In a letter sent to The Times for publication and shown to the JC, Mr Abrahams, a former treasurer of Labour Friends of Israel, wrote that he had “met elected Hamas leaders on several occasions” since they took office three years ago.
He stressed to the JC this week that he had gone privately as a “British subject”, not “as a member of the Jewish community or representing Israel”.
He would not divulge the contents or the frequency of the meetings or his interlocutors other than that “meetings were arranged by contacts on both sides, the majority taking place a hop, skip and a jump away from Jerusalem”.
Mr Abrahams said he was “not at liberty to reveal any names or positions of my contacts as meetings were totally private. Discussions were helpful and fruitful and entirely confidential but I was given the impression that Hamas were open for business and I was prepared to help in any way possible.”
Although he believed his contacts “understood” that he was Jewish, “they never asked me directly”.
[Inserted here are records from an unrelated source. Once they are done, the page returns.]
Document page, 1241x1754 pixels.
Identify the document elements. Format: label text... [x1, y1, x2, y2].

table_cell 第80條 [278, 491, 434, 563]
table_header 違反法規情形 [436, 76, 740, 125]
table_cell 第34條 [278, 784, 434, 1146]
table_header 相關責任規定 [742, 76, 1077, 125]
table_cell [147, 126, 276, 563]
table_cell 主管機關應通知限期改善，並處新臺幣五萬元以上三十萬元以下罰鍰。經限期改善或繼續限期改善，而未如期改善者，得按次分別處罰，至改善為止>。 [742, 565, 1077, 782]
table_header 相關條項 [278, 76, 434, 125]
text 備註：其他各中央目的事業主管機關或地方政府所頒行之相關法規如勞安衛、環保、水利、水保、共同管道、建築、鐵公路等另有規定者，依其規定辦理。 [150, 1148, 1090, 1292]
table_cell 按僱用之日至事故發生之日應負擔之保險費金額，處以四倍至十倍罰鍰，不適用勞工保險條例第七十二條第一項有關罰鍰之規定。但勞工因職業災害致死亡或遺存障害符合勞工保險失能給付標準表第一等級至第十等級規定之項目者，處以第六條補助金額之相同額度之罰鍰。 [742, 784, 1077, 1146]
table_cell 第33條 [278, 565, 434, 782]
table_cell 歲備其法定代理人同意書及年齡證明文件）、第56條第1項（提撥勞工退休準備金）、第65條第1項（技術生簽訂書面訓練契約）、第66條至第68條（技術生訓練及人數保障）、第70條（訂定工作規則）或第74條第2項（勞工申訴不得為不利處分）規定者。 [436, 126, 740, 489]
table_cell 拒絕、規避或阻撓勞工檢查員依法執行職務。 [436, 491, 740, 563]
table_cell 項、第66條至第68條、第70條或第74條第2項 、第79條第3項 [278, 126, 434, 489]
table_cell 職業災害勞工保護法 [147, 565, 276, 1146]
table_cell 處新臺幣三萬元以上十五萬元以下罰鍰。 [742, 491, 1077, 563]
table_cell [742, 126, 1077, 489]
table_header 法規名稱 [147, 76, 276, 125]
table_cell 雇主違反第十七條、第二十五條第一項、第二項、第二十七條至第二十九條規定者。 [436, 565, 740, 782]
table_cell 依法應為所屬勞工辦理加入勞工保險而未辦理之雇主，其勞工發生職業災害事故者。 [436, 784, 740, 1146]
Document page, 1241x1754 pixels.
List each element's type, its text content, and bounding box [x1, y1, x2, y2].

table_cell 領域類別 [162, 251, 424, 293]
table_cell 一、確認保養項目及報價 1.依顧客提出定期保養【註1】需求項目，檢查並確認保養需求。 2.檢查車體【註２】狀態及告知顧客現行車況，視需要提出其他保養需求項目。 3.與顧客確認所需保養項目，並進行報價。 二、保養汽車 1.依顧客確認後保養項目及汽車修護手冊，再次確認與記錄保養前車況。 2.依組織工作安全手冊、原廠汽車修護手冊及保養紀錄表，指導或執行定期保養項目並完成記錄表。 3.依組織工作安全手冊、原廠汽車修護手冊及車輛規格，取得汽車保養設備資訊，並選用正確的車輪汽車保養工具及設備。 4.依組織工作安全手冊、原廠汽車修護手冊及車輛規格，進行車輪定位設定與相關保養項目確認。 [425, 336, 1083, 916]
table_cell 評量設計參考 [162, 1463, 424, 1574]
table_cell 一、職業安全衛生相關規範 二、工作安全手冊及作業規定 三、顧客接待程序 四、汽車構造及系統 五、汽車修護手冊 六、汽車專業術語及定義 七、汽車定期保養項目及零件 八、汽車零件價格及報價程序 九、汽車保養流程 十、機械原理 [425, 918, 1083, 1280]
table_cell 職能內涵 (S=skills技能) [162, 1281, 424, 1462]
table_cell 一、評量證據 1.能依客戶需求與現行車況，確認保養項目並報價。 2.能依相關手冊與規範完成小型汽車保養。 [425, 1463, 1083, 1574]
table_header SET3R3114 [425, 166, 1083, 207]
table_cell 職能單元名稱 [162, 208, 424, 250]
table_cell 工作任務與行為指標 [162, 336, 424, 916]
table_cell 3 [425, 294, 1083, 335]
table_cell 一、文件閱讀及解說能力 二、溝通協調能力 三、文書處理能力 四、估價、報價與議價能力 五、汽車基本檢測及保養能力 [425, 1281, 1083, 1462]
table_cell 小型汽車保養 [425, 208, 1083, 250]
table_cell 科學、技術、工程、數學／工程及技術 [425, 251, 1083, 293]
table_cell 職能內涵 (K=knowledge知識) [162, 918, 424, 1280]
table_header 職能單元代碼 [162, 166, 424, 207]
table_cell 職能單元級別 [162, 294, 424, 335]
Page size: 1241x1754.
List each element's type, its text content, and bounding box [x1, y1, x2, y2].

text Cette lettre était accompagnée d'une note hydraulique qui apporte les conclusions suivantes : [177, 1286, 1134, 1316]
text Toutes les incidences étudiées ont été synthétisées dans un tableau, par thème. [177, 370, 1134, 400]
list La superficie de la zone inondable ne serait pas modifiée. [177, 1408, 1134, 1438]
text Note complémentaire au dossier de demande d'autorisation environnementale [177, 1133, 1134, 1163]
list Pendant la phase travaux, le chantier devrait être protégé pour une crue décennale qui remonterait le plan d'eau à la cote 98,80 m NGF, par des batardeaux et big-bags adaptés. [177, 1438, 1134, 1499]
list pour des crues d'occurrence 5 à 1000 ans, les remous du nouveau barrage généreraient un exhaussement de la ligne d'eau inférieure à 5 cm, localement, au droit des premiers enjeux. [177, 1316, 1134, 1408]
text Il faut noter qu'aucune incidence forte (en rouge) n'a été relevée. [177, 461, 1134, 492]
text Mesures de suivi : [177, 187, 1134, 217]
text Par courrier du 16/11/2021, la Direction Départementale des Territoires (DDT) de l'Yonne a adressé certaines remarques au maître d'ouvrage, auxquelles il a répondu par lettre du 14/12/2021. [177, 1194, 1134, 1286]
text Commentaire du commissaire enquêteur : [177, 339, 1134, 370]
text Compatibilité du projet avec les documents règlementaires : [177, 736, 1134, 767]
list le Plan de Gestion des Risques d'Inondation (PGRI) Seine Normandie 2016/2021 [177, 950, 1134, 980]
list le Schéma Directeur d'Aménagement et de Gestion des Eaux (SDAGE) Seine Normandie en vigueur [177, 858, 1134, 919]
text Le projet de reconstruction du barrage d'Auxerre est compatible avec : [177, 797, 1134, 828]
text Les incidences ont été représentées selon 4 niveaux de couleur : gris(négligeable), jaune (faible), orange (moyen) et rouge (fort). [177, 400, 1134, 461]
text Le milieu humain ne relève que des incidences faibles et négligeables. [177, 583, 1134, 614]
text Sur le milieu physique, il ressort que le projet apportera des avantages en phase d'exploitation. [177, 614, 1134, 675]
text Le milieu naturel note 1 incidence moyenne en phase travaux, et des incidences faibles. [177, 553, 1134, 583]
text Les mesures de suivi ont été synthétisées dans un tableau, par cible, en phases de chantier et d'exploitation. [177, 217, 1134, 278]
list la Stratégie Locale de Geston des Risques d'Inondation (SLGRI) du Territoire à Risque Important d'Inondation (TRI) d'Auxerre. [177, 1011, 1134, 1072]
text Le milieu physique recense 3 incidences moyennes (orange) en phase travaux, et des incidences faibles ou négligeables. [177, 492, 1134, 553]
Arguing in his letter that Western governments, including Israel, needed to talk to Hamas as well as Fatah, he said that the Hamas leaders he had met were “not belligerent in person. Most of them are technocrats, educated to a high level in Britain or the US”.
He wrote: “None genuinely believe they can drive the state of Israel into the sea. Their terrorist rocket attacks on Israel are more a cry for help, analogous to a suicide attempt, reflecting their desperation to be taken seriously.
“The only other diplomatic tool available to them is aggressive statements, and no doubt they will keep making them until a secure peace settlement has been established.”
He told the JC that when he had broached the Hamas Charter with them — which calls for an Islamic Palestine in place of Israel — “I was told that they felt this was one of the few weapons they had at their disposal; they knew it was not going to be practical to eliminate Israel.”
Commenting on Mr Abrahams’ peace initiative, Jon Benjamin, chief executive of the Board of Deputies, said: “What people do privately can’t be helped. It is not a relationship we would endorse.
“In light of the EU being particularly critical of the role of Hamas in the recent conflict, we would not shift from the stated policy of the British government, the Quartet and the Israeli government, which is not to engage in negotiations with Hamas until the Quartet’s prerequisites are met [to recognise Israel and renounce violence].”
Mr Benjamin added: “We don’t see our role as brokering peace, we leave that to George Mitchell [President Obama’s Mid-East envoy] and Hillary Clinton [American Secretary of State].”
Hamas is believed to have tried to reach out in the past two or three years to diaspora Jews in an attempt to establish credibility.